▶ _WHAT YOU HAVE TO DO_
Swap "UNet-based" for "ResNet-based" in the part of the items that opens with the line containing "## Features" and closes with the line containing "- **IoU (Intersection over Union) evaluation**". Return only those lines, with nothing else changed.

▶ _Stored records_
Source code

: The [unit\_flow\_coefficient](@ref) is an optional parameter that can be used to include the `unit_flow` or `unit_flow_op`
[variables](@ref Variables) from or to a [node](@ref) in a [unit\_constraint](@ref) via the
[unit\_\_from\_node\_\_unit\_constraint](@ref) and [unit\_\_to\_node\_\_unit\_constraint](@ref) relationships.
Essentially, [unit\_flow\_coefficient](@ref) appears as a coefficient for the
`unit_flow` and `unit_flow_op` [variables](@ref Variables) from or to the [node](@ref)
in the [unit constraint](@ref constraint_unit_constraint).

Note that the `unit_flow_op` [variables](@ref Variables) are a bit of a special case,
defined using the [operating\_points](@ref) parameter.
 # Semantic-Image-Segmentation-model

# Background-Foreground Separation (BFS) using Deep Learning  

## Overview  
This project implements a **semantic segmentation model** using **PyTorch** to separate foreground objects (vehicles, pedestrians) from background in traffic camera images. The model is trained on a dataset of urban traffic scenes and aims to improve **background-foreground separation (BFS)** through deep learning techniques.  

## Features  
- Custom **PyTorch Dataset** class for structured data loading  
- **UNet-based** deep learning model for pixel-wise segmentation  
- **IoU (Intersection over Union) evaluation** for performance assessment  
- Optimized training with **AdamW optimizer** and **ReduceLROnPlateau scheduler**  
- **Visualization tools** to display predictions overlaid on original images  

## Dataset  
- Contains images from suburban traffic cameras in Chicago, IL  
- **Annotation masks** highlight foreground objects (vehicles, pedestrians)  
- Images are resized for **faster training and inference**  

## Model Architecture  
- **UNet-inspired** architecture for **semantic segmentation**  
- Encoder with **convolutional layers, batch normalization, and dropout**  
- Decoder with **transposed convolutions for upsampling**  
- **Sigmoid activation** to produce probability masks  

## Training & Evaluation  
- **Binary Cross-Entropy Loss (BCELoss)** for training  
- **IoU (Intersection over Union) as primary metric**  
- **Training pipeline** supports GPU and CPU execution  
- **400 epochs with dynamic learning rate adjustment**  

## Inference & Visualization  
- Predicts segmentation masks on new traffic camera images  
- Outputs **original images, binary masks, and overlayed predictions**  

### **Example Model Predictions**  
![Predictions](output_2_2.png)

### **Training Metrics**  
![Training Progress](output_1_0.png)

--

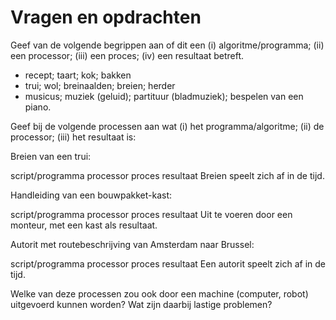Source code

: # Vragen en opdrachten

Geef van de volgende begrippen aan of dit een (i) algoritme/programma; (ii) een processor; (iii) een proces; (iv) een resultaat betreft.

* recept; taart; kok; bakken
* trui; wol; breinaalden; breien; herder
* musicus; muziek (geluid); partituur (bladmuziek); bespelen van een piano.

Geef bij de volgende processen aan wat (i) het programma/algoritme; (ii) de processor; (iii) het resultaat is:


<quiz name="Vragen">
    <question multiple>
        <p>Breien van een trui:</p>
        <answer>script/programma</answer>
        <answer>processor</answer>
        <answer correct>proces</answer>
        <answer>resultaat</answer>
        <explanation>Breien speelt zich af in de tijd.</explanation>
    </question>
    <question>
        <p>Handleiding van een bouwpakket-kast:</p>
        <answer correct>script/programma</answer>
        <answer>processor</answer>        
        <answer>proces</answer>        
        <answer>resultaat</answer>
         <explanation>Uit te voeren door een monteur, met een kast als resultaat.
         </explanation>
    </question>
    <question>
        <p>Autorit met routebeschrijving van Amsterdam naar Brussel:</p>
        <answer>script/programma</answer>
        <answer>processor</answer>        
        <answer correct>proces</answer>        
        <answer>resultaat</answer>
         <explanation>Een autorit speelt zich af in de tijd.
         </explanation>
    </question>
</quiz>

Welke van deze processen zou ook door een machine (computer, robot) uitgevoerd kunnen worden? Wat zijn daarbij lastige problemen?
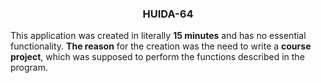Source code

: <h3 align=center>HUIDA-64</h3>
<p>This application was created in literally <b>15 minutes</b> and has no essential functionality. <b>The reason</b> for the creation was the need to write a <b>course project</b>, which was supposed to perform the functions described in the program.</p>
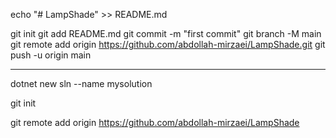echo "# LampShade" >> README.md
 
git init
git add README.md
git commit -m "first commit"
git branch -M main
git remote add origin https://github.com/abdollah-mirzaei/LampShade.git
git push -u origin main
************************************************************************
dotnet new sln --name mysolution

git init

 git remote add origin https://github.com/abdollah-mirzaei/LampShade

▶ _SOLUTION TO THE PROBLEM_
## Features  
- Custom **PyTorch Dataset** class for structured data loading  
- **ResNet-based** deep learning model for pixel-wise segmentation  
- **IoU (Intersection over Union) evaluation** for performance assessment  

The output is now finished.